> WHAT TO DO: Check each line below for the word "left", then please report how many lines have it and nothing more.

> SOURCE DATA:
____

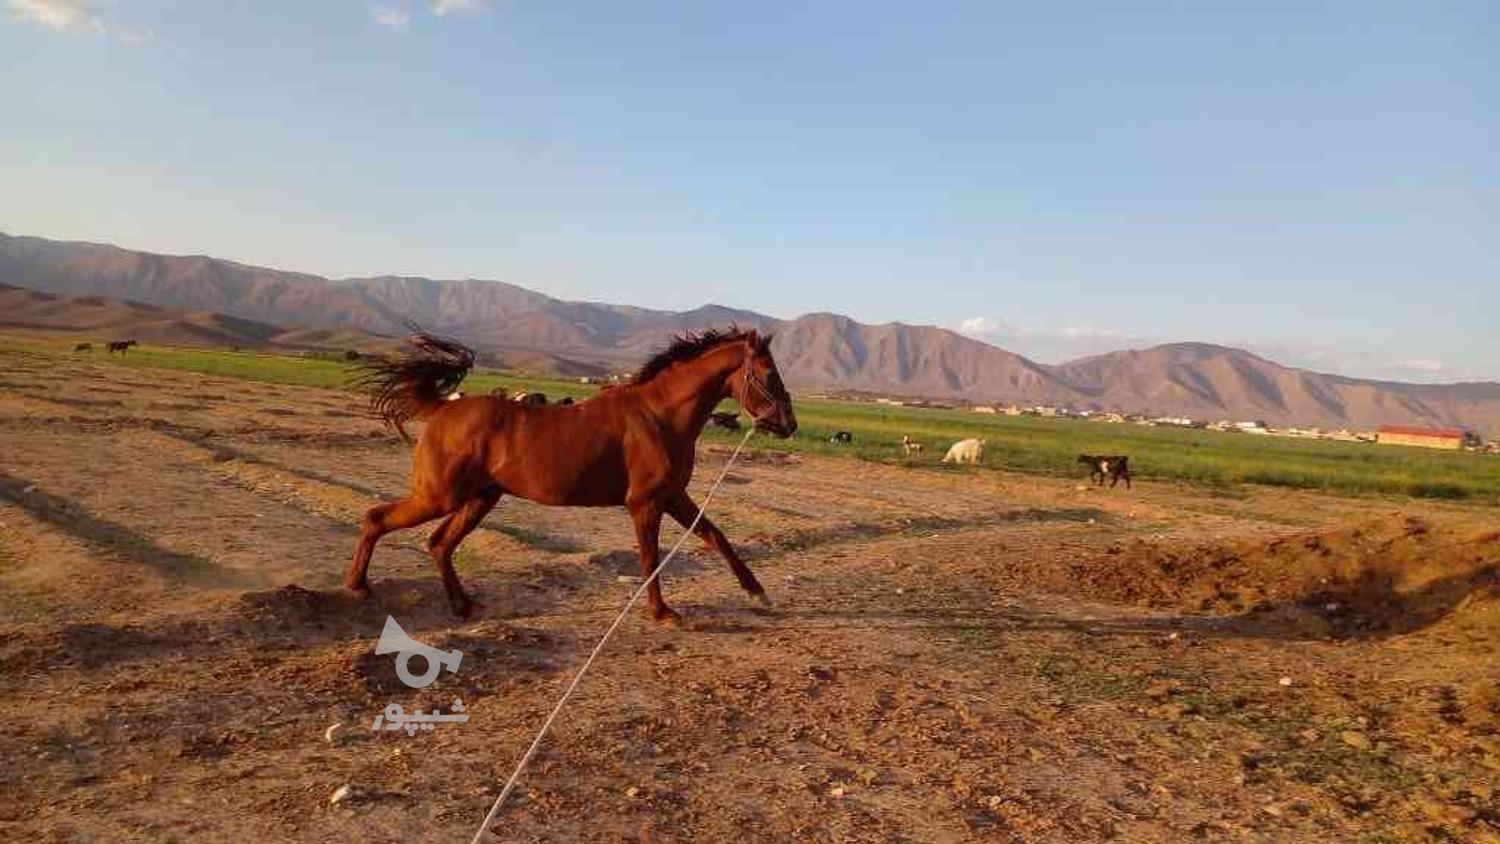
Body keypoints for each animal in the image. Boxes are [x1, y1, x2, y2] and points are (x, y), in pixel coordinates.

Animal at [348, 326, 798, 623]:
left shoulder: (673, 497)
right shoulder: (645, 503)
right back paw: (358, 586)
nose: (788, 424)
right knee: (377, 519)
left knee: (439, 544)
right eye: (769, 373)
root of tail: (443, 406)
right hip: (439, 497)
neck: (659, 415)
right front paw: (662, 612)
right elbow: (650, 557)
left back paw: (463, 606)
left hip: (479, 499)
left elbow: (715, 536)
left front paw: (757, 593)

____

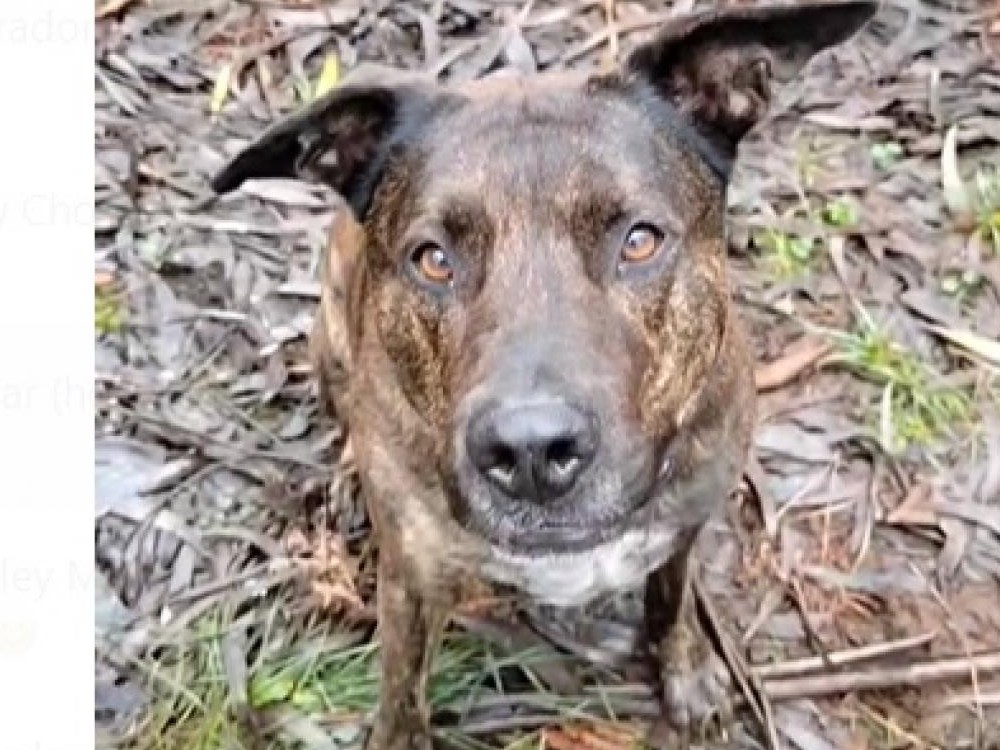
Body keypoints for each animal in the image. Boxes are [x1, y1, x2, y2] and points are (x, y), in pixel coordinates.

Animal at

____

> RESPONSE BOX: 6